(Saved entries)
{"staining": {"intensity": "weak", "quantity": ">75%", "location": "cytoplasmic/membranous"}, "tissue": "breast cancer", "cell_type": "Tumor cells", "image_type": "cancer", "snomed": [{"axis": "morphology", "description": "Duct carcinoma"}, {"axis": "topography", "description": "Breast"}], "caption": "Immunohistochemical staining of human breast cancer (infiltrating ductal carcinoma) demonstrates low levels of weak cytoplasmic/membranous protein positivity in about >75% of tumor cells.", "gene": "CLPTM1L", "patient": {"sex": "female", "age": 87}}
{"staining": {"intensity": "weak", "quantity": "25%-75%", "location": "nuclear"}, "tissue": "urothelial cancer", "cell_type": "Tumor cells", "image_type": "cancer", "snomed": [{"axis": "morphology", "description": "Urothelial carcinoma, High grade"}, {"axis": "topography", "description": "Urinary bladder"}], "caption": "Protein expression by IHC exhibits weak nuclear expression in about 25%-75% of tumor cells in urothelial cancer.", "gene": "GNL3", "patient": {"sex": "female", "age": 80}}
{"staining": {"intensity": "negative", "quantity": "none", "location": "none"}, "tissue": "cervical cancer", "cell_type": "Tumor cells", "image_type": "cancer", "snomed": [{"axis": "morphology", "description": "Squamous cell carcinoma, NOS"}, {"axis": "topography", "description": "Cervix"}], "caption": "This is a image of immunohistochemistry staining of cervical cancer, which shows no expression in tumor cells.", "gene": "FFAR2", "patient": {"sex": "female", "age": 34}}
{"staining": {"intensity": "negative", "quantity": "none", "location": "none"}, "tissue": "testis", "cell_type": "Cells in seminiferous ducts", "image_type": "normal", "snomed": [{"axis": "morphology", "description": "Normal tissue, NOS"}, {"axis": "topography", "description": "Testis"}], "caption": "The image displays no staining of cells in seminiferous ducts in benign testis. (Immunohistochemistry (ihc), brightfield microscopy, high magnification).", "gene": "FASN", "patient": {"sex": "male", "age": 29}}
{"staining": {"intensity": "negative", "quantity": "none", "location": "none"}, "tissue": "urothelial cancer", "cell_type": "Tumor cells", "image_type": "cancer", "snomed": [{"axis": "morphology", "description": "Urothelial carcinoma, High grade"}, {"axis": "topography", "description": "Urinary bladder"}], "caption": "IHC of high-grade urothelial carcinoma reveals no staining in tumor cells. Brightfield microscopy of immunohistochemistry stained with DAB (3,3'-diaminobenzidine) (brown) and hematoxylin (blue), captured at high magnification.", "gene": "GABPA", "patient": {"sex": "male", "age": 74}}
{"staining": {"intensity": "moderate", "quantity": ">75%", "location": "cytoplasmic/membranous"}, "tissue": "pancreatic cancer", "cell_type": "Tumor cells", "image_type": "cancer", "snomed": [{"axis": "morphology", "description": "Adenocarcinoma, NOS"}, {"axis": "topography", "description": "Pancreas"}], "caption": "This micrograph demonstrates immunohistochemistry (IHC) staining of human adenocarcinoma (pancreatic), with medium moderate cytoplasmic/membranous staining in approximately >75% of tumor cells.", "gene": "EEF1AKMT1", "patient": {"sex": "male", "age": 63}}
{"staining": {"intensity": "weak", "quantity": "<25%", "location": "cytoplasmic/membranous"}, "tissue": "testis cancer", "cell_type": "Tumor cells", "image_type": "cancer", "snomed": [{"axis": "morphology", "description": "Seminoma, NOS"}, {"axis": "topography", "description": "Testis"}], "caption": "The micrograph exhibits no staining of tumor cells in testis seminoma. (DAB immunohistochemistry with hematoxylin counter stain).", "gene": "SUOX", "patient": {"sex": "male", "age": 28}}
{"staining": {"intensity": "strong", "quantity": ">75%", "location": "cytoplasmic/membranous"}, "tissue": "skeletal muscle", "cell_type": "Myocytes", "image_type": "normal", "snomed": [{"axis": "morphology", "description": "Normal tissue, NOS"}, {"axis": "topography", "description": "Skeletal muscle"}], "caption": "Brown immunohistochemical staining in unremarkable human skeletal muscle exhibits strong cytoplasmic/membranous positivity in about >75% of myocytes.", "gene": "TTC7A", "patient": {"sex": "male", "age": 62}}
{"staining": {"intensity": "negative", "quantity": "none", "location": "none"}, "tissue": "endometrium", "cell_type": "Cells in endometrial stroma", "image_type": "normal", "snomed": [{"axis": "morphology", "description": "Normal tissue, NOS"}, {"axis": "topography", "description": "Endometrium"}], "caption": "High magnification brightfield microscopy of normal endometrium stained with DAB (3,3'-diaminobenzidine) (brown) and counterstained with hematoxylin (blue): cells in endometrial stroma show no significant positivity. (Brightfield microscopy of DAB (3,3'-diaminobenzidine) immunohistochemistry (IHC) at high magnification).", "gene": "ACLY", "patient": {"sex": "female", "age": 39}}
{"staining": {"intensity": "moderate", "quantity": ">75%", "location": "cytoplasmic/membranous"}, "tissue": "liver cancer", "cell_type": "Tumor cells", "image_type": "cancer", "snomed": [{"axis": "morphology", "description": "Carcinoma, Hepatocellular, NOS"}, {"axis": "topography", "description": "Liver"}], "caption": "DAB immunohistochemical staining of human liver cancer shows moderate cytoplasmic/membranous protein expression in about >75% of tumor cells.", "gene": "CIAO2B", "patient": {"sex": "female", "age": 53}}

■ Work instructions:
When you answer, return the records above exactly as they stand.

■ Solution to this exercise:
{"staining": {"intensity": "weak", "quantity": ">75%", "location": "cytoplasmic/membranous"}, "tissue": "breast cancer", "cell_type": "Tumor cells", "image_type": "cancer", "snomed": [{"axis": "morphology", "description": "Duct carcinoma"}, {"axis": "topography", "description": "Breast"}], "caption": "Immunohistochemical staining of human breast cancer (infiltrating ductal carcinoma) demonstrates low levels of weak cytoplasmic/membranous protein positivity in about >75% of tumor cells.", "gene": "CLPTM1L", "patient": {"sex": "female", "age": 87}}
{"staining": {"intensity": "weak", "quantity": "25%-75%", "location": "nuclear"}, "tissue": "urothelial cancer", "cell_type": "Tumor cells", "image_type": "cancer", "snomed": [{"axis": "morphology", "description": "Urothelial carcinoma, High grade"}, {"axis": "topography", "description": "Urinary bladder"}], "caption": "Protein expression by IHC exhibits weak nuclear expression in about 25%-75% of tumor cells in urothelial cancer.", "gene": "GNL3", "patient": {"sex": "female", "age": 80}}
{"staining": {"intensity": "negative", "quantity": "none", "location": "none"}, "tissue": "cervical cancer", "cell_type": "Tumor cells", "image_type": "cancer", "snomed": [{"axis": "morphology", "description": "Squamous cell carcinoma, NOS"}, {"axis": "topography", "description": "Cervix"}], "caption": "This is a image of immunohistochemistry staining of cervical cancer, which shows no expression in tumor cells.", "gene": "FFAR2", "patient": {"sex": "female", "age": 34}}
{"staining": {"intensity": "negative", "quantity": "none", "location": "none"}, "tissue": "testis", "cell_type": "Cells in seminiferous ducts", "image_type": "normal", "snomed": [{"axis": "morphology", "description": "Normal tissue, NOS"}, {"axis": "topography", "description": "Testis"}], "caption": "The image displays no staining of cells in seminiferous ducts in benign testis. (Immunohistochemistry (ihc), brightfield microscopy, high magnification).", "gene": "FASN", "patient": {"sex": "male", "age": 29}}
{"staining": {"intensity": "negative", "quantity": "none", "location": "none"}, "tissue": "urothelial cancer", "cell_type": "Tumor cells", "image_type": "cancer", "snomed": [{"axis": "morphology", "description": "Urothelial carcinoma, High grade"}, {"axis": "topography", "description": "Urinary bladder"}], "caption": "IHC of high-grade urothelial carcinoma reveals no staining in tumor cells. Brightfield microscopy of immunohistochemistry stained with DAB (3,3'-diaminobenzidine) (brown) and hematoxylin (blue), captured at high magnification.", "gene": "GABPA", "patient": {"sex": "male", "age": 74}}
{"staining": {"intensity": "moderate", "quantity": ">75%", "location": "cytoplasmic/membranous"}, "tissue": "pancreatic cancer", "cell_type": "Tumor cells", "image_type": "cancer", "snomed": [{"axis": "morphology", "description": "Adenocarcinoma, NOS"}, {"axis": "topography", "description": "Pancreas"}], "caption": "This micrograph demonstrates immunohistochemistry (IHC) staining of human adenocarcinoma (pancreatic), with medium moderate cytoplasmic/membranous staining in approximately >75% of tumor cells.", "gene": "EEF1AKMT1", "patient": {"sex": "male", "age": 63}}
{"staining": {"intensity": "weak", "quantity": "<25%", "location": "cytoplasmic/membranous"}, "tissue": "testis cancer", "cell_type": "Tumor cells", "image_type": "cancer", "snomed": [{"axis": "morphology", "description": "Seminoma, NOS"}, {"axis": "topography", "description": "Testis"}], "caption": "The micrograph exhibits no staining of tumor cells in testis seminoma. (DAB immunohistochemistry with hematoxylin counter stain).", "gene": "SUOX", "patient": {"sex": "male", "age": 28}}
{"staining": {"intensity": "strong", "quantity": ">75%", "location": "cytoplasmic/membranous"}, "tissue": "skeletal muscle", "cell_type": "Myocytes", "image_type": "normal", "snomed": [{"axis": "morphology", "description": "Normal tissue, NOS"}, {"axis": "topography", "description": "Skeletal muscle"}], "caption": "Brown immunohistochemical staining in unremarkable human skeletal muscle exhibits strong cytoplasmic/membranous positivity in about >75% of myocytes.", "gene": "TTC7A", "patient": {"sex": "male", "age": 62}}
{"staining": {"intensity": "negative", "quantity": "none", "location": "none"}, "tissue": "endometrium", "cell_type": "Cells in endometrial stroma", "image_type": "normal", "snomed": [{"axis": "morphology", "description": "Normal tissue, NOS"}, {"axis": "topography", "description": "Endometrium"}], "caption": "High magnification brightfield microscopy of normal endometrium stained with DAB (3,3'-diaminobenzidine) (brown) and counterstained with hematoxylin (blue): cells in endometrial stroma show no significant positivity. (Brightfield microscopy of DAB (3,3'-diaminobenzidine) immunohistochemistry (IHC) at high magnification).", "gene": "ACLY", "patient": {"sex": "female", "age": 39}}
{"staining": {"intensity": "moderate", "quantity": ">75%", "location": "cytoplasmic/membranous"}, "tissue": "liver cancer", "cell_type": "Tumor cells", "image_type": "cancer", "snomed": [{"axis": "morphology", "description": "Carcinoma, Hepatocellular, NOS"}, {"axis": "topography", "description": "Liver"}], "caption": "DAB immunohistochemical staining of human liver cancer shows moderate cytoplasmic/membranous protein expression in about >75% of tumor cells.", "gene": "CIAO2B", "patient": {"sex": "female", "age": 53}}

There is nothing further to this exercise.